Grand designs for patient enrolment

4 minute read


Health Care Homes will be abandoned from July, but variations on the concept will live on.


Almost $450 million in federal funding is earmarked for voluntary patient enrolment, a hold-over from last year’s budget – but the jury is out on whether it will improve patient outcomes.

At the same time, the Department of Health has also announced that the Health Care Homes initiative, which used a blended funding model, will cease entirely by the end of June.

Under Health Care Homes, participating general practices were paid lump sums monthly to care for enrolled patients with chronic or complex health conditions.  

The program, which commenced in 2017, drew criticism from the Productivity Commission for its slow take-up, insufficient support for participating practices and strict eligibility requirements.

GP and immediate past president of the AMA NSW, Dr Kean-Seng Lim, told The Medical Republic that while Health Care Homes had its fair share of issues, it highlighted the importance of continuity of care for chronically ill patients.

“It was not flexible enough to really account for patient needs, there were some fundamental flaws,” he said.

“But there’s good things in there, like the fact that it allowed care to be provided in different ways, by broad members of the care team.”

Ensuring coordination of care was one of the recommendations from the Royal Commission into Aged Care Quality and Safety, with the government accepting-in-principle the need for an enrolment system for aged care patients, due to their often complex needs.

Dr Lim told TMR that enrolment with a mixed funding model could be a key way to improve aged care management.

“Fee-for-service works fine for patients who are healthy with intermittent illness, but for chronic conditions, there is a need for multidisciplinary teams and very high levels of intervention,” Dr Lim said.

Under Health Care Homes, the monthly bundle for each patient was calculated via an algorithm, which didn’t always take into account how much care was needed for their particular condition.

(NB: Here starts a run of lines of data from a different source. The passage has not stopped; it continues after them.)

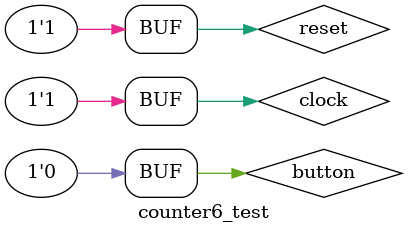
<source format=v>
`include "counter6.v"

module counter6_test;
   reg clock, reset, button;

   wire [2:0] q;
   wire a, b, c, d, e, f, g;

   counter6 cnt6_1(a, b, c, d, e, f, g, q, clock, reset, button);

   initial
     begin
	clock = 0; reset = 0; button = 0;
	#1 clock = 1; reset = 0; button = 0;// s0
	#1 clock = 0; reset = 1; button = 0;
	#1 clock = 1; reset = 1; button = 1;// s1
	#1 clock = 0; reset = 1; button = 1;
	#1 clock = 1; reset = 1; button = 1;// s2
	#1 clock = 0; reset = 1; button = 1;
	#1 clock = 1; reset = 1; button = 1;// s3
	#1 clock = 0; reset = 1; button = 1;
	#1 clock = 1; reset = 1; button = 1;// s4
	#1 clock = 0; reset = 1; button = 1;
	#1 clock = 1; reset = 1; button = 1;// s5
	#1 clock = 0; reset = 1; button = 1;
	#1 clock = 1; reset = 1; button = 1;// s0
	#1 clock = 0; reset = 1; button = 0;
	#1 clock = 1; reset = 1; button = 0;// s5
	#1 clock = 0; reset = 1; button = 0;
	#1 clock = 1; reset = 1; button = 0;// s4
	#1 clock = 0; reset = 1; button = 0;
	#1 clock = 1; reset = 1; button = 0;// s3
	#1 clock = 0; reset = 1; button = 0;
	#1 clock = 1; reset = 1; button = 0;// s2
	#1 clock = 0; reset = 1; button = 0;
	#1 clock = 1; reset = 1; button = 0;// s1
	#1 clock = 0; reset = 1; button = 0;
	#1 clock = 1; reset = 1; button = 0;// s0
     end

   initial
     begin
	$monitor($time, "\treset=%b", reset, "\tbutton=%b", button, "\tq=%b", q, "\ta=%b", a," b=%b", b, " c=%b", c , " d=%b", d, " e=%b", e, " f=%b", f, " g=%b",g);
	$dumpfile("counter6_test.vcd");
	$dumpvars;
     end
   
endmodule // counter6_test

</source>
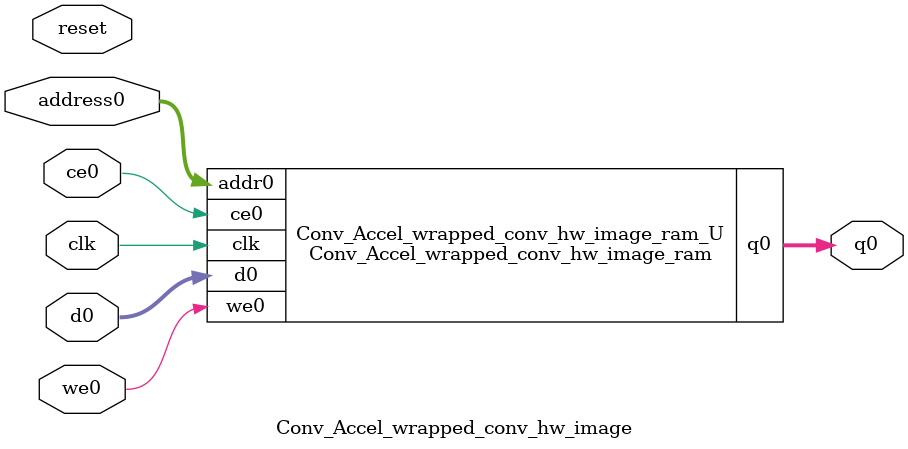
<source format=v>

`timescale 1 ns / 1 ps
module Conv_Accel_wrapped_conv_hw_image_ram (addr0, ce0, d0, we0, q0,  clk);

parameter DWIDTH = 32;
parameter AWIDTH = 11;
parameter MEM_SIZE = 1728;

input[AWIDTH-1:0] addr0;
input ce0;
input[DWIDTH-1:0] d0;
input we0;
output reg[DWIDTH-1:0] q0;
input clk;

(* ram_style = "block" *)reg [DWIDTH-1:0] ram[MEM_SIZE-1:0];




always @(posedge clk)  
begin 
    if (ce0) 
    begin
        if (we0) 
        begin 
            ram[addr0] <= d0; 
            q0 <= d0;
        end 
        else 
            q0 <= ram[addr0];
    end
end


endmodule


`timescale 1 ns / 1 ps
module Conv_Accel_wrapped_conv_hw_image(
    reset,
    clk,
    address0,
    ce0,
    we0,
    d0,
    q0);

parameter DataWidth = 32'd32;
parameter AddressRange = 32'd1728;
parameter AddressWidth = 32'd11;
input reset;
input clk;
input[AddressWidth - 1:0] address0;
input ce0;
input we0;
input[DataWidth - 1:0] d0;
output[DataWidth - 1:0] q0;



Conv_Accel_wrapped_conv_hw_image_ram Conv_Accel_wrapped_conv_hw_image_ram_U(
    .clk( clk ),
    .addr0( address0 ),
    .ce0( ce0 ),
    .d0( d0 ),
    .we0( we0 ),
    .q0( q0 ));

endmodule


</source>
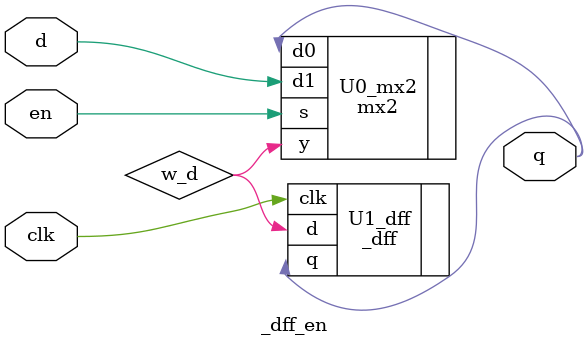
<source format=v>
module _dff_en(clk, en, d, q);
    input clk, en, d;
    output q;

    wire w_d;  //mux input

    // selects input d when en is high, else holds the previous value
    mx2 U0_mx2(.y(w_d), .d0(q), .d1(d), .s(en));

    // d flip-flop update output q on clock rising edge with the selected input w_d
    _dff U1_dff (.clk(clk), .d(w_d), .q(q));
endmodule

</source>
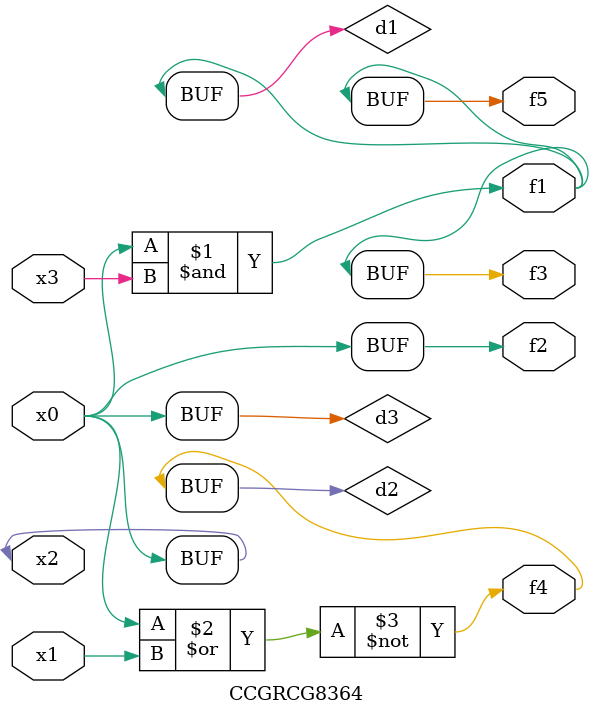
<source format=v>
module CCGRCG8364(
	input x0, x1, x2, x3,
	output f1, f2, f3, f4, f5
);

	wire d1, d2, d3;

	and (d1, x2, x3);
	nor (d2, x0, x1);
	buf (d3, x0, x2);
	assign f1 = d1;
	assign f2 = d3;
	assign f3 = d1;
	assign f4 = d2;
	assign f5 = d1;
endmodule

</source>
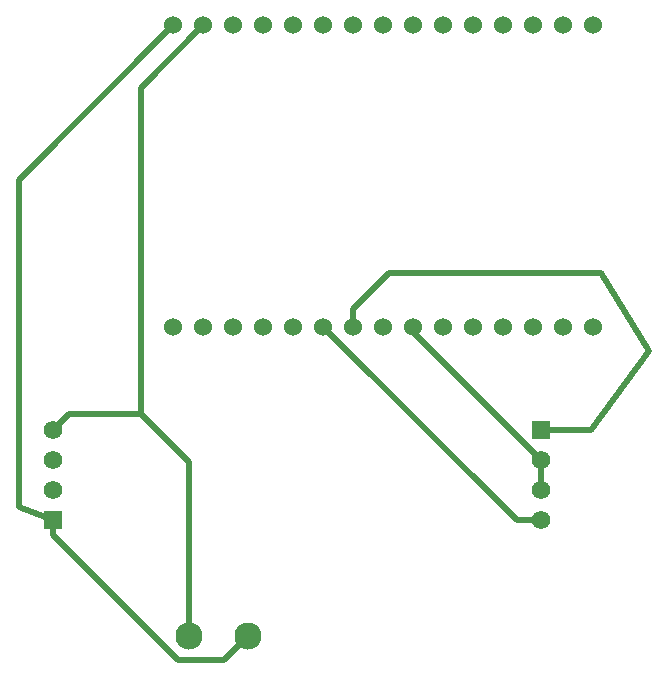
<source format=gbl>
G04 Layer: BottomLayer*
G04 EasyEDA v6.5.51, 2025-10-20 22:37:19*
G04 00cfa3d97b714e56bb817cb7b1a422d8,12abd119770744df9ef097ef44d34389,10*
G04 Gerber Generator version 0.2*
G04 Scale: 100 percent, Rotated: No, Reflected: No *
G04 Dimensions in millimeters *
G04 leading zeros omitted , absolute positions ,4 integer and 5 decimal *
%FSLAX45Y45*%
%MOMM*%

%ADD10C,0.5000*%
%ADD11C,2.3000*%
%ADD12R,1.5748X1.5748*%
%ADD13C,1.5748*%
%ADD14C,1.5240*%
%ADD15C,0.0154*%

%LPD*%
D10*
X1841500Y-749300D02*
G01*
X1312849Y-1277950D01*
X1312849Y-4038117D01*
X571500Y-4935499D02*
G01*
X571500Y-5064302D01*
X4701489Y-4681499D02*
G01*
X4701489Y-4427499D01*
X3619500Y-3299307D02*
G01*
X3619500Y-3345510D01*
X4701489Y-4427499D01*
X2857500Y-3299307D02*
G01*
X4493691Y-4935499D01*
X4701489Y-4935499D01*
X1587500Y-749300D02*
G01*
X279400Y-2057400D01*
X279400Y-4579112D01*
X279400Y-4826000D01*
X571500Y-4935491D01*
X3111500Y-3299307D02*
G01*
X3111500Y-3149600D01*
X3416300Y-2844800D01*
X5207000Y-2844800D01*
X5613400Y-3505200D01*
X5122900Y-4173499D01*
X4701489Y-4173499D01*
X1312849Y-4038117D02*
G01*
X1718055Y-4443321D01*
X1718055Y-5918200D01*
X571500Y-4173499D02*
G01*
X706881Y-4038117D01*
X1312849Y-4038117D01*
X571500Y-5064252D02*
G01*
X1628647Y-6121400D01*
X2015743Y-6121400D01*
X2218943Y-5918200D01*
D11*
G01*
X1718055Y-5918200D03*
G01*
X2218943Y-5918200D03*
D12*
G01*
X4701489Y-4173499D03*
D13*
G01*
X4701489Y-4427499D03*
G01*
X4701489Y-4681499D03*
G01*
X4701489Y-4935499D03*
D12*
G01*
X571500Y-4935499D03*
D13*
G01*
X571500Y-4681499D03*
G01*
X571500Y-4427499D03*
G01*
X571500Y-4173499D03*
D14*
G01*
X5143500Y-749300D03*
G01*
X4889500Y-749300D03*
G01*
X4635500Y-749300D03*
G01*
X4381500Y-749300D03*
G01*
X4127500Y-749300D03*
G01*
X3873500Y-749300D03*
G01*
X3619500Y-749300D03*
G01*
X3365500Y-749300D03*
G01*
X3111500Y-749300D03*
G01*
X2857500Y-749300D03*
G01*
X2603500Y-749300D03*
G01*
X2349500Y-749300D03*
G01*
X2095500Y-749300D03*
G01*
X1841500Y-749300D03*
G01*
X1587500Y-749300D03*
G01*
X1587500Y-3299307D03*
G01*
X1841500Y-3299307D03*
G01*
X2095500Y-3299307D03*
G01*
X2349500Y-3299307D03*
G01*
X2603500Y-3299307D03*
G01*
X2857500Y-3299307D03*
G01*
X3111500Y-3299307D03*
G01*
X3365500Y-3299307D03*
G01*
X3619500Y-3299307D03*
G01*
X3873500Y-3299307D03*
G01*
X4127500Y-3299307D03*
G01*
X4381500Y-3299307D03*
G01*
X4635500Y-3299307D03*
G01*
X5143500Y-3299307D03*
G01*
X4889500Y-3299307D03*
M02*

</source>
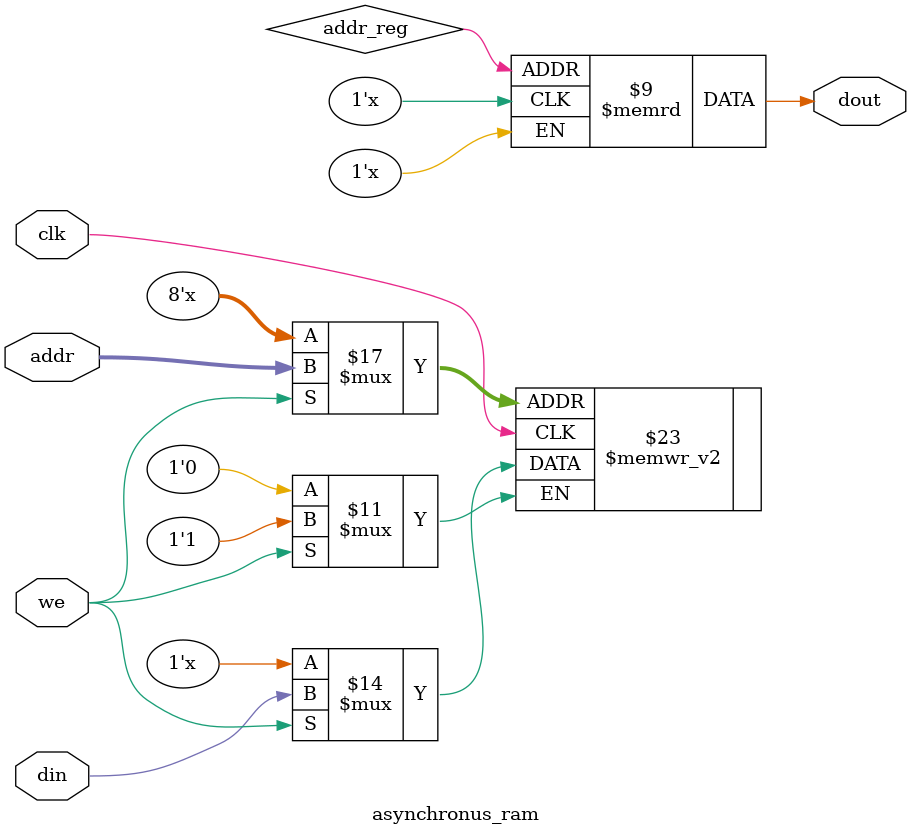
<source format=v>
module asynchronus_ram
#(parameter ADDR_WDITH = 8, DATA_WDITH =1)

(
	clk, we, addr, din, dout
);

input wire clk, we;
input wire [ADDR_WDITH-1:0] addr;
input wire [DATA_WDITH-1:0] din;
output wire [DATA_WDITH-1:0] dout;

reg [DATA_WDITH-1:0] ram [2*ADDR_WDITH-1:0];
reg [ADDR_WDITH-1:0] add_reg;

always @(posedge clk) begin
	if (we)
		ram[addr] <= din;
	add_reg <= addr;
end

assign dout = ram[addr_reg];

endmodule

</source>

Dr Lim described a scenario where a patient had highly unstable diabetes as well as kidney failure requiring dialysis, but the algorithm funded them as though they had stable diabetes alone.

“What it has shown us is that is a model of care based purely on funding, which is what Health Care Homes is really based on, is not able to take into account the true needs of patients,” he said.

Keeping funding and models of care separate should be a key aspect of the incoming voluntary patient enrolment trial, according to GP and University of Technology Sydney Centre for Health Economics research fellow Dr Michael Wright.

“Fee-for-service is the cornerstone of our health system, and I don’t see that changing at all,” he told TMR.

“What enrolment needs to be is an addition to the system, [not a replacement].”

A recent article for the MJA co-authored by Dr Wright examined the international evidence around patient enrolment, which is already widely used in countries with similarly developed health systems.

While the authors found that enrolment significantly strengthened continuity of care arrangements, they conceded that in an Australian context patient and practitioner choice would have to be prioritised.

“The balance of incentives needs to be on provision of high quality, holistic, longitudinal general practice care, rather than the process of enrolment,” they wrote in the MJA.

“Failure to get this balance right will lead to perverse behaviour (such as the chasing of enrolment fees without provision of care) which will not improve continuity of care or health outcomes.”

The incoming voluntary enrolment program, which the government pledged $450 million toward in last year’s budget, will specifically target people aged over 70 as well as all Aboriginal and Torres Strait Islanders aged over 50.